When your passion is brought to life, sometimes it’s hard to look back and see how far you have come. It took a lot of work and passion, but Christie Collins finally made it happen.

Collins graduated from Conestoga College in 2006 from the Food and Beverage Management Program, where she learned the basics and overall skills needed to be in the hospitality industry. As a child, Collins used to cook for her siblings, which is where her love of cooking began, but her love only grew stronger once she reached high school.

“As we got into high school, this is where I started to hear ‘Christie, you make the best nachos,'” said Collins. “Whether that was because everyone else was too lazy to get up and make a snack, or I actually did make the best snacks is still up for debate.”

Collins has worked numerous jobs including busser, food expeditor, server, supervisor, bartender, manager, wine director and office manager.

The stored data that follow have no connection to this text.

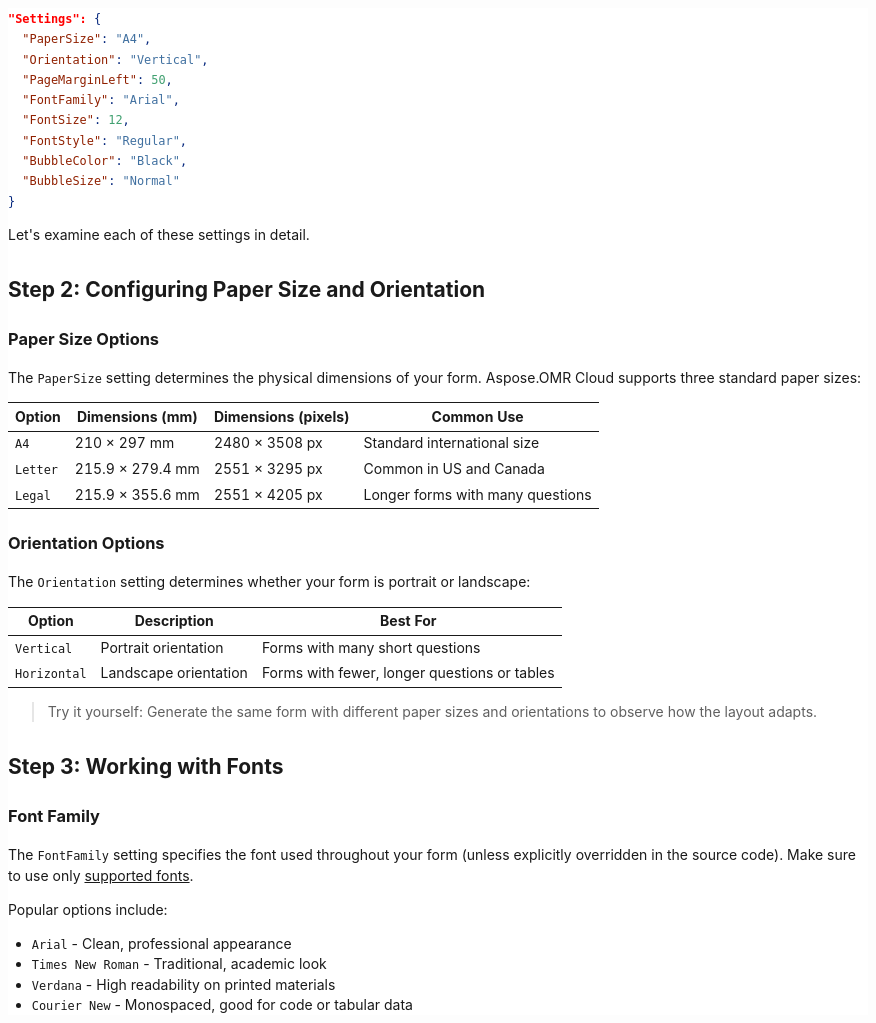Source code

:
 ```json
"Settings": {
  "PaperSize": "A4",
  "Orientation": "Vertical",
  "PageMarginLeft": 50,
  "FontFamily": "Arial",
  "FontSize": 12,
  "FontStyle": "Regular",
  "BubbleColor": "Black",
  "BubbleSize": "Normal"
}
```

Let's examine each of these settings in detail.

## Step 2: Configuring Paper Size and Orientation

### Paper Size Options

The `PaperSize` setting determines the physical dimensions of your form. Aspose.OMR Cloud supports three standard paper sizes:

| Option  | Dimensions (mm) | Dimensions (pixels) | Common Use |
|---------|----------------|-------------------|------------|
| `A4`    | 210 × 297 mm   | 2480 × 3508 px    | Standard international size |
| `Letter`| 215.9 × 279.4 mm | 2551 × 3295 px  | Common in US and Canada |
| `Legal` | 215.9 × 355.6 mm | 2551 × 4205 px  | Longer forms with many questions |

### Orientation Options

The `Orientation` setting determines whether your form is portrait or landscape:

| Option      | Description | Best For |
|-------------|-------------|----------|
| `Vertical`  | Portrait orientation | Forms with many short questions |
| `Horizontal`| Landscape orientation | Forms with fewer, longer questions or tables |

> Try it yourself: Generate the same form with different paper sizes and orientations to observe how the layout adapts.

## Step 3: Working with Fonts

### Font Family

The `FontFamily` setting specifies the font used throughout your form (unless explicitly overridden in the source code). Make sure to use only [supported fonts](/omr/appendices/fonts/).

Popular options include:
- `Arial` - Clean, professional appearance
- `Times New Roman` - Traditional, academic look
- `Verdana` - High readability on printed materials
- `Courier New` - Monospaced, good for code or tabular data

“While attending high school, I started working part time in a restaurant that a couple of my cousins worked at,” she said. “I continued to be the go-to snack maker for my friend group but I didn’t really start cooking full on until I moved out for the first time.”

Collins launched her business in March 2020 via Instagram, where she showed off her skills in the kitchen, demonstrating and promoting healthy eating habits. Her website (Grow. Prep. Create.) launched a year later in April 2021.

Collins was diagnosed with Melanoma, a form of skin cancer, approximately two and a half years ago, which sparked her healthy eating habits even more.

Collins began working with multiple recipes of her own, which she has incorporated into her website to expand her brand. These recipes include various dishes such as pastas, complete meals, and side dishes. She has even created a ‘Recipe Vault’ for members of her website to access for more information regarding her various recipes.

Collins had now partnered with Public Kitchen and Bar located on Victoria St. in Kitchener. This is her first collaboration, where recipes from both Public and Collins are featured in an ebook collaboration titled Public at Home.

“Christie is an excellent cook with a balanced approach,” Public said on their social media.

Collins plans for the future include more collaborations with other restaurants and more involvement in the community while promoting healthy eating. She also hopes anyone struggling with starting a business like hers looks at the aspects of starting a business first before jumping right in.

“I wouldn’t be concerned with ‘climbing the ladder’ right away,” said Collins. “Get as much experience as you can working in different style establishments. You never know what style of hospitality workplace may suit you the best.”